> _EXERCISE BRIEF_
Could you please reproduce every record below exactly, leaving out the pictures?

> _DATA RECORDS_
--*--
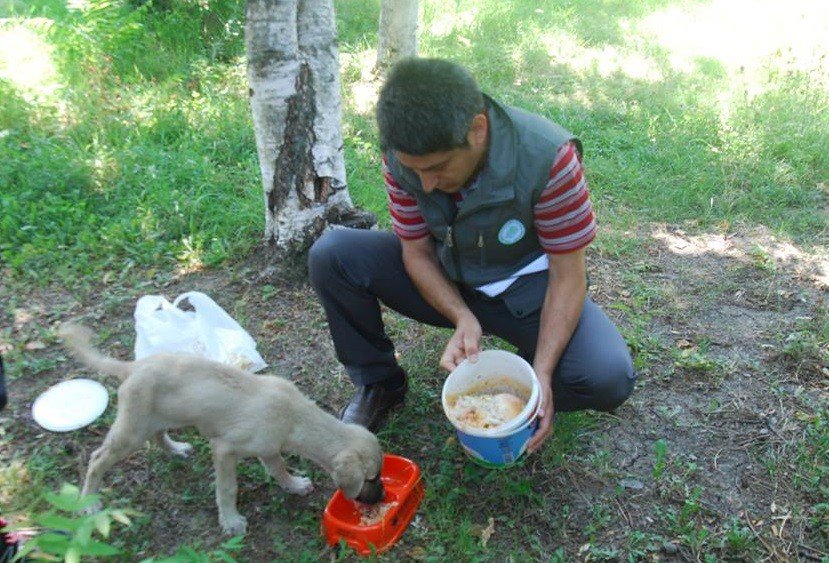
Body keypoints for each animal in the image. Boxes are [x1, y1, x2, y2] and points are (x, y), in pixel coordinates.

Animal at [58, 324, 384, 536]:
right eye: (370, 478)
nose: (380, 497)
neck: (294, 415)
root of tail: (132, 367)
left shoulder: (268, 447)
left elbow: (278, 468)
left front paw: (293, 485)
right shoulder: (225, 450)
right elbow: (227, 489)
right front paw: (231, 521)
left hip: (163, 417)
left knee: (158, 434)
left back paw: (177, 449)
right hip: (131, 431)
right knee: (98, 458)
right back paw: (90, 503)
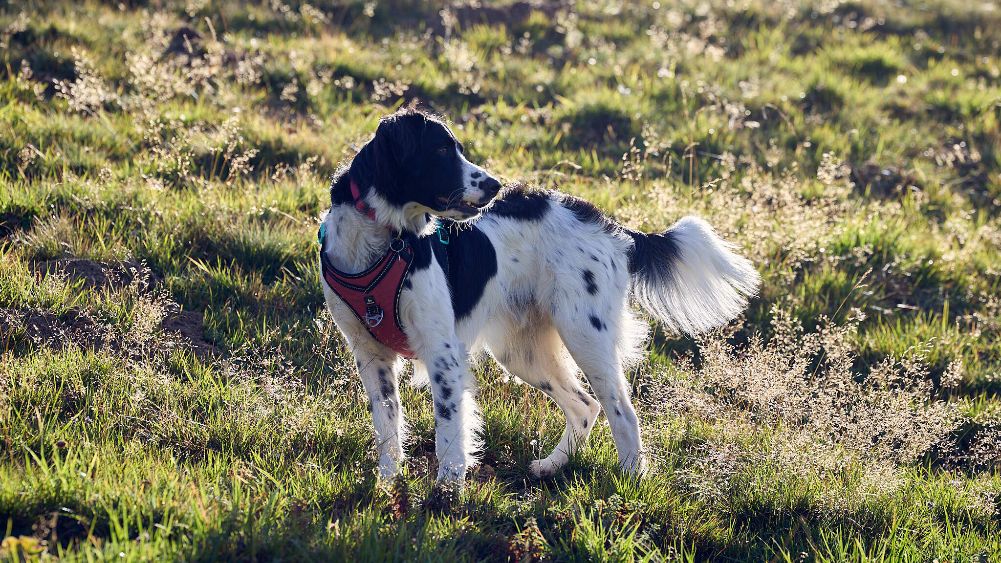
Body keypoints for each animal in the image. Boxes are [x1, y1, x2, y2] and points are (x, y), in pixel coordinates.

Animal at [320, 108, 756, 482]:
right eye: (441, 150)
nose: (494, 185)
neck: (382, 239)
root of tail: (611, 227)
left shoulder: (442, 352)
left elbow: (449, 433)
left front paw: (446, 494)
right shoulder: (372, 356)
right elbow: (387, 429)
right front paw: (388, 485)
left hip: (585, 333)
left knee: (621, 410)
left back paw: (631, 482)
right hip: (521, 350)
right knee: (585, 406)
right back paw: (552, 465)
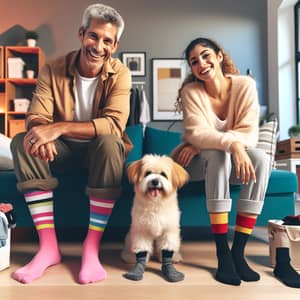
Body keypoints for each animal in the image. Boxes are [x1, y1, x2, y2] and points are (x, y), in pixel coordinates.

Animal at [121, 154, 188, 282]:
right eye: (148, 173)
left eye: (163, 174)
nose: (155, 181)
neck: (156, 203)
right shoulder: (141, 231)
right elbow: (142, 249)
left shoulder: (169, 231)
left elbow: (168, 248)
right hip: (129, 236)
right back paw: (129, 256)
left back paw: (174, 257)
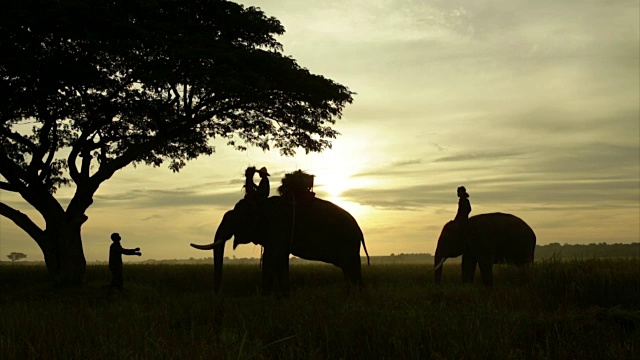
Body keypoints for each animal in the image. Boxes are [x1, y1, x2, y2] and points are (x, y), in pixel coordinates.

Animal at [190, 195, 370, 294]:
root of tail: (360, 230)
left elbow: (271, 257)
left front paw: (264, 297)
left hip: (348, 244)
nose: (217, 293)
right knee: (348, 270)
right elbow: (280, 259)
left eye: (235, 219)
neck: (261, 204)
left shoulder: (279, 226)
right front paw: (285, 296)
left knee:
--*--
> _SOLUTION FOR THIS PROBLEM_
Body keypoints for each animal in the image. Boxes are [x1, y1, x2, y2] and points are (x, y), in pixel coordinates.

Animal at [58, 324, 384, 536]:
right eye: (370, 478)
nose: (380, 497)
neck: (294, 415)
root of tail: (132, 367)
left shoulder: (268, 447)
left elbow: (278, 468)
left front paw: (293, 485)
right shoulder: (225, 450)
right elbow: (227, 489)
right front paw: (231, 521)
left hip: (163, 417)
left knee: (158, 434)
left back paw: (177, 449)
right hip: (131, 431)
right knee: (98, 458)
right back paw: (90, 503)
Body keypoints for each animal in the image. Boxes are [x1, y1, x2, y2] and points are (x, y), in pixel coordinates.

Animal at [320, 108, 756, 482]:
right eye: (441, 150)
nose: (494, 185)
neck: (382, 239)
root of tail: (611, 227)
left shoulder: (442, 352)
left elbow: (449, 433)
left front paw: (446, 494)
right shoulder: (372, 356)
right elbow: (387, 429)
right front paw: (388, 485)
left hip: (585, 333)
left knee: (621, 410)
left back paw: (631, 482)
right hip: (521, 350)
right knee: (585, 406)
right back paw: (552, 465)
Body keypoints for each animal in the image. Boxes are [x1, y1, x2, y2] and points are (x, y), in pixel coordinates.

Animal at [121, 154, 188, 282]:
right eye: (148, 173)
left eye: (163, 174)
nose: (155, 181)
neck: (156, 203)
right shoulder: (141, 231)
right elbow: (142, 249)
left shoulder: (169, 231)
left elbow: (168, 248)
right hip: (129, 236)
right back paw: (129, 256)
left back paw: (174, 257)
Body keypoints for each animal in the image. Boxes are [x1, y1, x2, y2] and points are (x, y), in pixel coordinates.

Animal at [190, 195, 370, 294]:
root of tail: (360, 230)
left elbow: (271, 257)
left front paw: (264, 297)
left hip: (348, 244)
nose: (217, 293)
right knee: (348, 270)
right elbow: (280, 259)
left eye: (235, 219)
neck: (261, 204)
left shoulder: (279, 226)
right front paw: (285, 296)
left knee:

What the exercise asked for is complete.